3. Staying-Together Life-Skill Time

“But, I am so busy!” you probably are thinking. Consider getting them involved with whatever you are doing. Whether it is getting groceries, doing dishes, cooking or working in the yards. If you are intentional about keeping it consistent AND at their levels/ capacity, you will be surprised how much they enjoy being helpful and learning new life skills. You are also teaching them a sense of responsibility early on as they are a part of the family. More importantly, you may be creating some of the best memories together with your children. Do you remember the first time learning how to change a light bulb, use a plunger, or change your tire from your parents’ amazing lessons before youtube existed? Truth be told, I still don’t know how to change a tire, but even though I live thousands of miles across the Pacific from my mom, I still remember the little life hacks she taught me about flushing a semi-clogged toilet, cutting onion without crying like a baby or basic first aid techniques (my mom is a retired nurse). I appreciate those little life hacks AND those childhood memories with her. Don’t let the ipad or Youtube steal these precious moments away from you.

4. Outside Time
I am not a doctor here, but a physician once told me that the kids this generation are significantly more Vitamin-D-deficient than before. Guess what? They are not playing outside enough. There are also studies to show that children have better attention span and less stress when they increase their outdoor play time. Moreover, much of athletic activities and team sports require being outside.
If your child spends more time playing team sports, they are also learning more about team work, diligence, humility, dedication and opportunities to build resilience. By increasing your children’s outdoor playtime rather than screen time, you are building a strong foundation for your children to learn ethics and character traits that may last a lifetime.
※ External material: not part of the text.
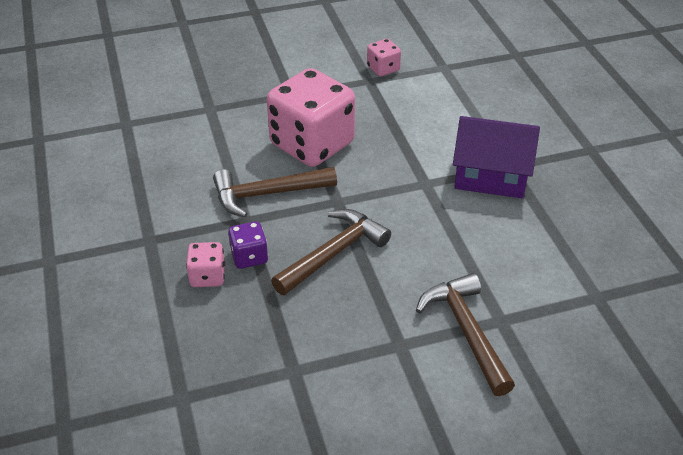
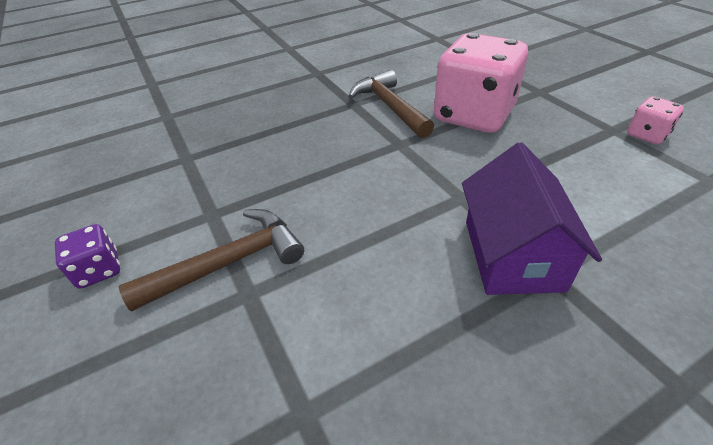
camera: 80 degrees right, 0 degrees up
(207, 276) = (284, 101): pink dice -> none
(249, 257) = (310, 114): purple dice -> purple dice (99, 270)
(333, 253) = (326, 154): brown hammer -> none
5. Reading Time/ Quiet Time

When children are playing games on their computer or tablets, many parts of their brains are activated. The stimulation from the lights, the sounds, the colors, the speed of the movement (not to mention all the potentially graphic violence). Comparing to reading, even though the visual part was activated, it was a much slower process and the brain has to work much harder to create the image through the paragraphs which could have been readily available in milliseconds in a screen shot. What does that mean? That means that their brains could be lazier and lazier and since the brain has probably built up a high “tolerance” of high stimulation (like caffeine or alcohol), the brain wants more (and more) of the stimulation. Reading will become more and more boring. Yes, it is an uphill battle, parents! Be consistent with your children’s reading instead of screen time is not only about helping them to be literate and learning more words, it is important for the brains. Teaching children to have down-time is also going to be so important for them as a life skill to learn how to unwind. Surprisingly enough, nobody taught me that unwinding is a huge part of self-care. So, let’s start them young with these coping skills.

6. Family Game Nights!

Earlier, we talked about how team sports can be crucial to children learning how to lose and that it can build up team-work and possibly resilience (My father-in-law always talks about how impressed he was with my capacity to play “adversity” when I was losing in board games or card games). Consider building that into a part of your family ritual as well. Sometimes, family game nights might be a board game, a silly card game, a talent show or even role playing! I loved role playing as a kid. I was a teacher, a student, mom, a doctor, a nurse, a patient, a beautician, you name it. Those games are so fun and they teach children to have imagination, creativity and they learn social roles! Be silly and have some great laughs with your kids while preparing them to build some wonderful social skills.

7. Arts and Craft Time

Last but not least, just search a few ideas on Pinterest and you can have tons of ideas which can occupy your children for hours. It helps them to be creative, practice with their fine motor skills, and they can probably prepare a few Christmas, Easter gifts for grandparents during the crafts time. Why not?